======== DATASET EXTRACT ========

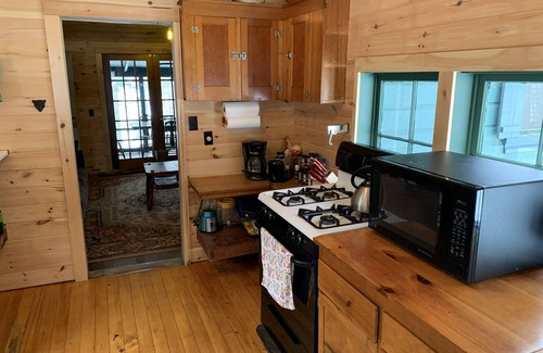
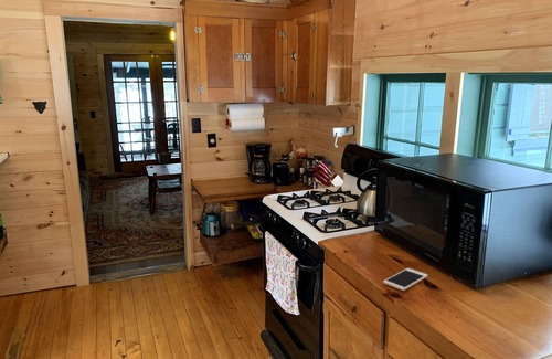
+ cell phone [382,267,429,292]
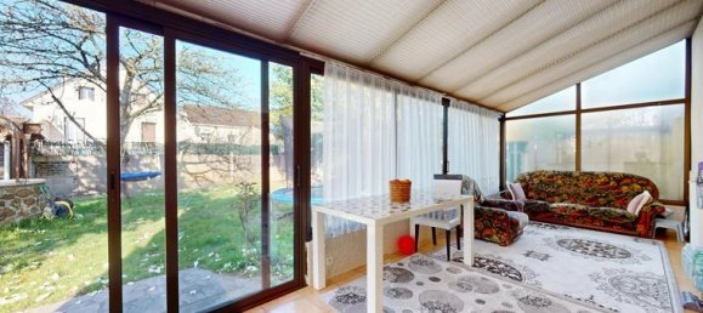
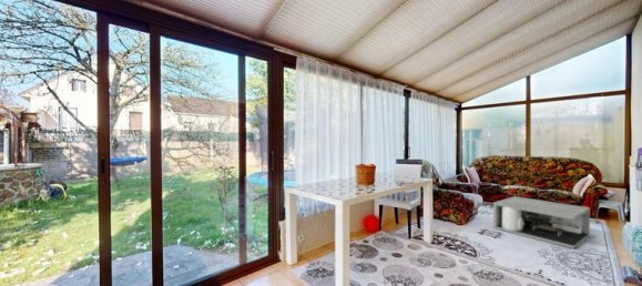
+ coffee table [492,195,591,249]
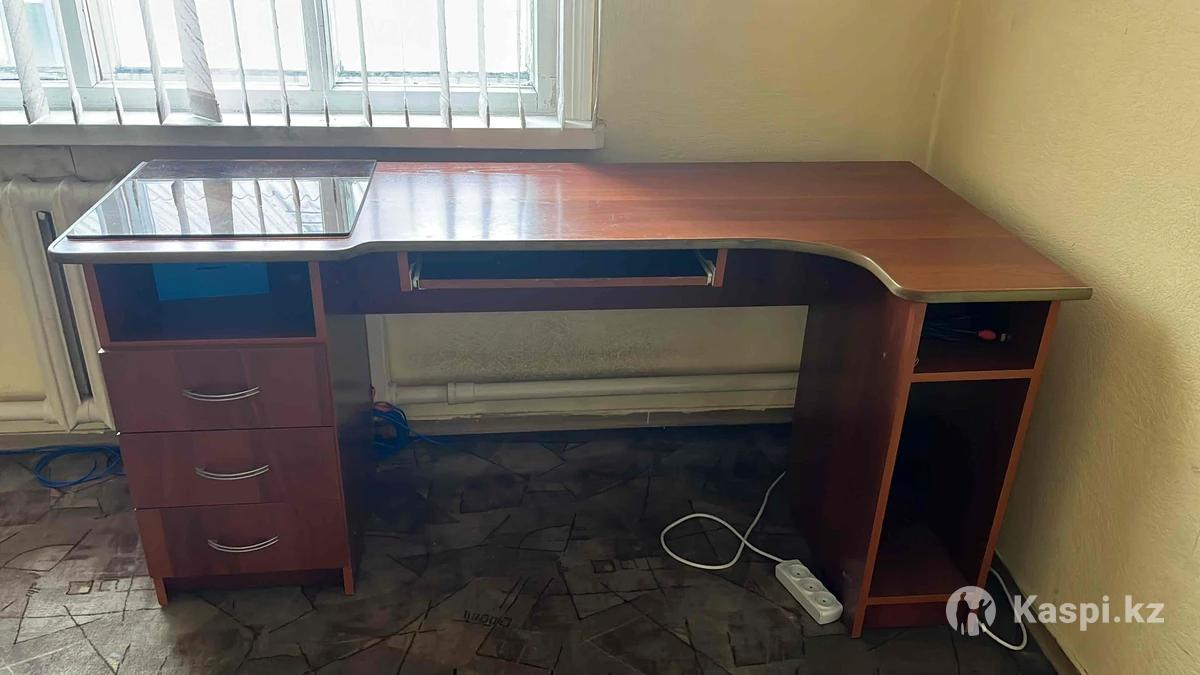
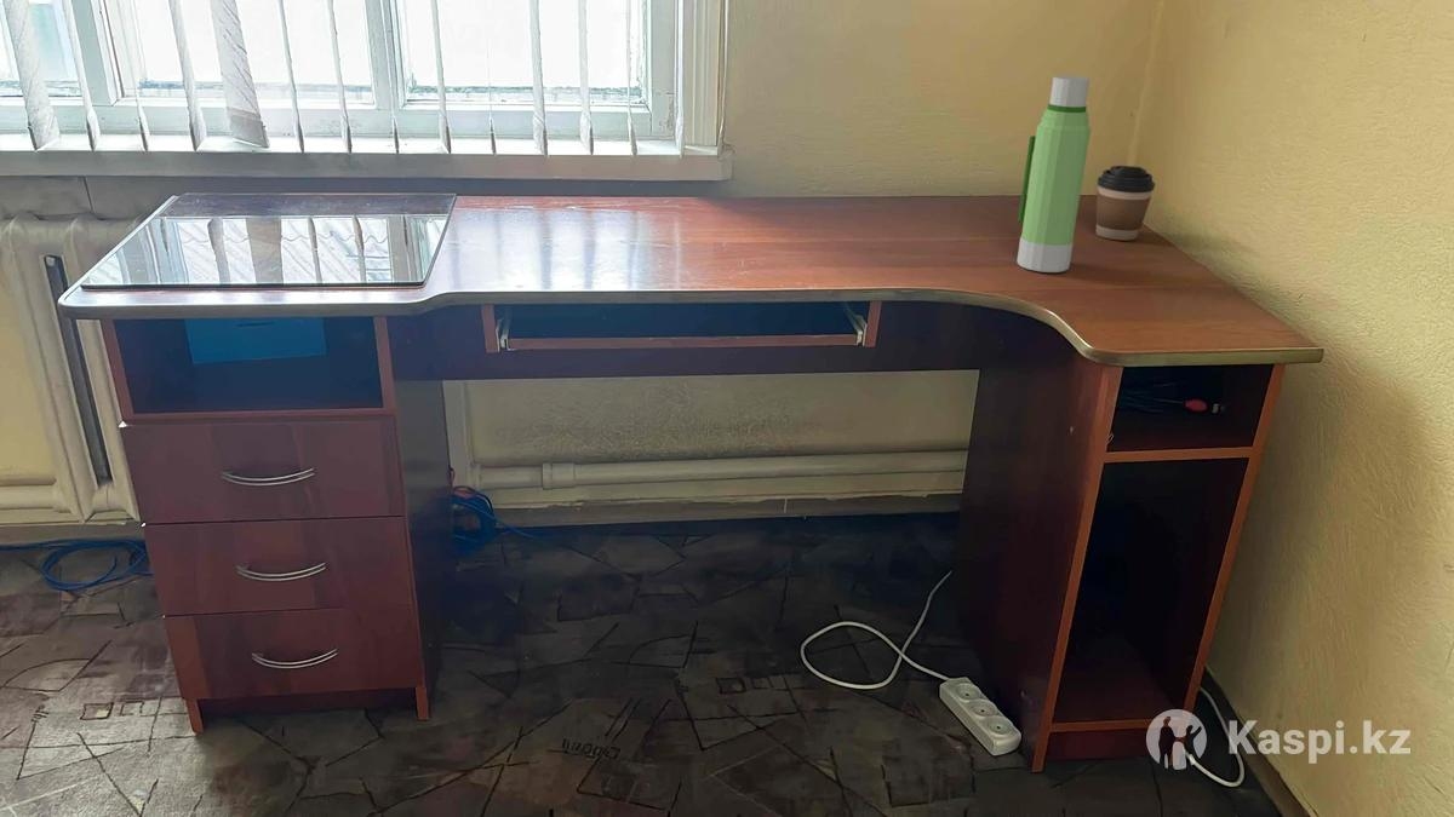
+ water bottle [1017,74,1092,274]
+ coffee cup [1095,165,1156,241]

========

**HOW TO COMPLETE THIS TASK**
The data above is to be printed exactly, all of it, except for the pictures.

**WRITTEN ANSWER**
+ cell phone [382,267,429,292]
+ coffee table [492,195,591,249]
+ water bottle [1017,74,1092,274]
+ coffee cup [1095,165,1156,241]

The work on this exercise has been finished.